"My sister is missing."
The words hung heavily in the room.
For a moment, nobody spoke.
I stared at Zayan.
His face remained expressionless, but something in his eyes had changed.
The cold confidence was still there.
But now there was tension beneath it.
The commissioner rose from his chair.
"When did this happen?"
"Less than an hour ago."
Zayan slipped his phone back into his pocket.
"She left her university campus this afternoon and never arrived home."
I frowned.
"Have you tried calling her?"
His gaze shifted to me.
"More than twenty times."
"And?"
"No answer."
Something about the situation bothered me immediately.
People didn't simply disappear.
Not in broad daylight.
Not without leaving something behind.
"What about her driver?" I asked.
"He was found unconscious."
That caught my attention.
Now we were talking about a possible crime.
The commissioner grabbed his coat.
"Where was he found?"
"Near the university parking lot."
I stood as well.
"If there's a chance she's been abducted, every minute matters."
The commissioner nodded.
"Agreed."
For a second, I forgot who I was talking to.
Forgot that Zayan Khan was standing in the room.
Forgot his reputation.
At that moment, he wasn't the ruthless heir everyone feared.

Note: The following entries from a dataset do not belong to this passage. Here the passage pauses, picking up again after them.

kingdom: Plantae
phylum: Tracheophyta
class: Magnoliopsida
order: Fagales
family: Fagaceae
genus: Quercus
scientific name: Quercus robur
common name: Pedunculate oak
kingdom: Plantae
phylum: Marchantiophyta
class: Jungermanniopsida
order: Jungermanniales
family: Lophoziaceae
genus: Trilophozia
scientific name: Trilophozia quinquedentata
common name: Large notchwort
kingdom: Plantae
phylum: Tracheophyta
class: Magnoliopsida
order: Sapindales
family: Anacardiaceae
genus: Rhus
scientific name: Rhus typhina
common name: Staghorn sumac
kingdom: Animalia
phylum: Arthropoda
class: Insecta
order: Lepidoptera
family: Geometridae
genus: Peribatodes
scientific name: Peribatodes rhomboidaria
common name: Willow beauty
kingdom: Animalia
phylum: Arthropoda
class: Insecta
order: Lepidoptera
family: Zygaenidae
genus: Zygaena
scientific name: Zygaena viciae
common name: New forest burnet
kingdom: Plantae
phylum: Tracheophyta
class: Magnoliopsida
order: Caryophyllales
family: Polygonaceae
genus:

He was simply a brother looking for his sister.
Then reality returned.
The Khan family didn't attract ordinary enemies.
If someone had taken his sister, there was a reason.
And I doubted it was a simple kidnapping.
---
An hour later, police vehicles surrounded the university parking area.
The evening sun was beginning to disappear.
Students gathered behind police tape, whispering among themselves.
I crouched beside the unconscious driver as paramedics loaded him into an ambulance.
A bruise marked the side of his head.
Single strike.
Clean.
Professional.
Whoever attacked him knew exactly what they were doing.
I looked around the parking lot.
No signs of struggle.
No blood.
No damaged vehicles.
Too clean.
Much too clean.
My eyes swept across the ground.
Then something caught my attention.
A broken silver bracelet.
Half-hidden beneath a parked car.
I carefully picked it up.
"Detective."
I turned.
One of the officers approached.
"Do you know what that is?"
I looked at the bracelet.
A small letter A was engraved on it.
Before I could answer, a shadow fell beside me.
Zayan.
His eyes immediately landed on the bracelet.
For the first time, genuine emotion broke through his calm exterior.
Fear.
"It belongs to Amina."
Silence settled between us.
The bracelet suddenly felt heavier in my hand.
This wasn't just a missing person's case anymore.
This was proof.
Proof that Amina Khan had been here.
And proof that something had happened to her.
I stood slowly.
"Who would want to take her?"
Zayan's jaw tightened.
"There are too many people who would benefit from hurting my family."
That wasn't reassuring.
Not even slightly.
As I stared at the bracelet, a strange feeling settled in my chest.
The murder.
The fake death records.
Now a kidnapping.
Three separate incidents.
Yet somehow, I couldn't shake the feeling they were connected.
The question was—
How?
And whoever was behind it was making their first move.